Wall Street needs to watch the European Union’s early efforts to regulate what counts as sustainable investing. EU standards could easily end up as the global norm.
From this week, money managers selling financial products into the bloc must publish information to back up the sustainability claims of both their company and individual products. Unlike other guidelines around the globe, the EU rules are mandatory for a range of financial investors, including asset managers, insurers, hedge funds and pensions. Initial requirements are woolly, but sharper ones will follow.
Given the rapid growth in ESG investing—which uses environmental, social and governance criteria—many jurisdictions are considering their own mandatory reporting standards. The EU’s lead could well make it the starting point for global regulation, as previously happened with its GDPR rules for data privacy and REACH standards for chemicals. In recent quarters, far more funds have been launched with sustainability claims in Europe than elsewhere.
The Sustainable Finance Disclosure Regulation requires institutional investors to publish ESG-related risks and impacts and to categorize their products into one of three types, ranging from those that don’t consider sustainability to those for which it is a central objective. Promoters have to explain why a product deserves one of the two greener tags. National regulators will oversee enforcement.
From January, fund managers and other investors will also need to publish a prescribed list of quantitative metrics, including carbon footprint, greenhouse-gas emissions, and hazardous waste emissions. The details are still being completed, but the rules should ideally cover individual funds, to give buyers solid information for comparisons between products.
The ESG reporting burden on companies and funds will inevitably grow. In the near term, asset managers may struggle with compliance if many of their investee companies don’t yet publish the necessary data. The EU will propose revised rules in April to increase companies’ nonfinancial disclosure requirements, which should help. Companies should be gathering the relevant information anyway, given the financial risks associated with rising carbon prices, stranded assets and extreme weather events.

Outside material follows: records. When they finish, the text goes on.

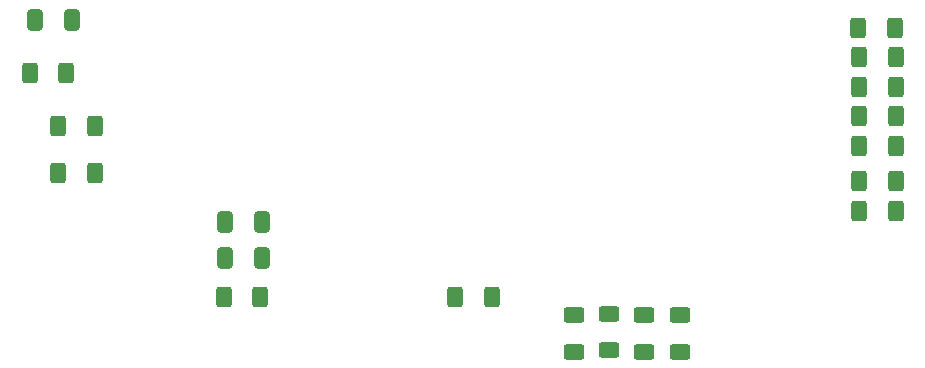
<source format=gbr>
%TF.GenerationSoftware,KiCad,Pcbnew,9.0.3*%
%TF.CreationDate,2025-12-16T09:59:01+01:00*%
%TF.ProjectId,PTP_Darijo_Matesic_Project1,5054505f-4461-4726-996a-6f5f4d617465,rev?*%
%TF.SameCoordinates,Original*%
%TF.FileFunction,Paste,Top*%
%TF.FilePolarity,Positive*%
%FSLAX46Y46*%
G04 Gerber Fmt 4.6, Leading zero omitted, Abs format (unit mm)*
G04 Created by KiCad (PCBNEW 9.0.3) date 2025-12-16 09:59:01*
%MOMM*%
%LPD*%
G01*
G04 APERTURE LIST*
G04 Aperture macros list*
%AMRoundRect*
0 Rectangle with rounded corners*
0 $1 Rounding radius*
0 $2 $3 $4 $5 $6 $7 $8 $9 X,Y pos of 4 corners*
0 Add a 4 corners polygon primitive as box body*
4,1,4,$2,$3,$4,$5,$6,$7,$8,$9,$2,$3,0*
0 Add four circle primitives for the rounded corners*
1,1,$1+$1,$2,$3*
1,1,$1+$1,$4,$5*
1,1,$1+$1,$6,$7*
1,1,$1+$1,$8,$9*
0 Add four rect primitives between the rounded corners*
20,1,$1+$1,$2,$3,$4,$5,0*
20,1,$1+$1,$4,$5,$6,$7,0*
20,1,$1+$1,$6,$7,$8,$9,0*
20,1,$1+$1,$8,$9,$2,$3,0*%
G04 Aperture macros list end*
%ADD10RoundRect,0.250000X0.400000X0.625000X-0.400000X0.625000X-0.400000X-0.625000X0.400000X-0.625000X0*%
%ADD11RoundRect,0.250000X-0.412500X-0.650000X0.412500X-0.650000X0.412500X0.650000X-0.412500X0.650000X0*%
%ADD12RoundRect,0.250000X-0.400000X-0.625000X0.400000X-0.625000X0.400000X0.625000X-0.400000X0.625000X0*%
%ADD13RoundRect,0.250000X0.412500X0.650000X-0.412500X0.650000X-0.412500X-0.650000X0.412500X-0.650000X0*%
%ADD14RoundRect,0.250000X0.625000X-0.400000X0.625000X0.400000X-0.625000X0.400000X-0.625000X-0.400000X0*%
G04 APERTURE END LIST*
D10*
%TO.C,R3*%
X122050000Y-75500000D03*
X118950000Y-75500000D03*
%TD*%
D11*
%TO.C,C4*%
X83437500Y-52000000D03*
X86562500Y-52000000D03*
%TD*%
D12*
%TO.C,R15*%
X153190000Y-60190000D03*
X156290000Y-60190000D03*
%TD*%
%TO.C,R1*%
X85370000Y-65000000D03*
X88470000Y-65000000D03*
%TD*%
%TO.C,R20*%
X153190000Y-55190000D03*
X156290000Y-55190000D03*
%TD*%
D13*
%TO.C,C5*%
X102625000Y-72170000D03*
X99500000Y-72170000D03*
%TD*%
D14*
%TO.C,R10*%
X129000000Y-80100000D03*
X129000000Y-77000000D03*
%TD*%
D12*
%TO.C,R9*%
X99387500Y-75500000D03*
X102487500Y-75500000D03*
%TD*%
%TO.C,R19*%
X153090000Y-52690000D03*
X156190000Y-52690000D03*
%TD*%
%TO.C,R16*%
X153190000Y-62690000D03*
X156290000Y-62690000D03*
%TD*%
%TO.C,R17*%
X153190000Y-65690000D03*
X156290000Y-65690000D03*
%TD*%
D14*
%TO.C,R13*%
X135000000Y-80100000D03*
X135000000Y-77000000D03*
%TD*%
D13*
%TO.C,C3*%
X102625000Y-69170000D03*
X99500000Y-69170000D03*
%TD*%
D14*
%TO.C,R12*%
X138000000Y-80100000D03*
X138000000Y-77000000D03*
%TD*%
D12*
%TO.C,R18*%
X153190000Y-68190000D03*
X156290000Y-68190000D03*
%TD*%
%TO.C,R14*%
X153190000Y-57690000D03*
X156290000Y-57690000D03*
%TD*%
%TO.C,R4*%
X82950000Y-56500000D03*
X86050000Y-56500000D03*
%TD*%
D14*
%TO.C,R11*%
X132000000Y-80000000D03*
X132000000Y-76900000D03*
%TD*%
D12*
%TO.C,R2*%
X85370000Y-61000000D03*
X88470000Y-61000000D03*
%TD*%
M02*

</source>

Disclosure can be a powerful policy tool. A recent study by the Banque de France found that investors subject to its 2016 sustainability reporting rules cut their financing of fossil fuel companies by nearly 40% compared with domestic and international groups not covered by the rules.
The initiatives are part of a larger EU push to attract green investment to help meet its 2050 net-zero promise on carbon emissions. A coming EU taxonomy will define what is and isn’t green and the reporting rules are likely to be revised as the market develops.
Singapore is consulting on its own guidelines. President Biden’s green push hints that this type of disclosure might be on the U.S. agenda too. The U.K. government is eager to make London a green-investment hub and is working on its own sustainability disclosure standards. These would build on 2020’s announcement that British companies and funds will have to publish largely qualitative information on their global warming risks and impacts.
The EU rules will evolve and it is possible that other jurisdictions will take a different tack. But if history is a good guide, early movers set the regulatory baseline. The U.S. should pay attention.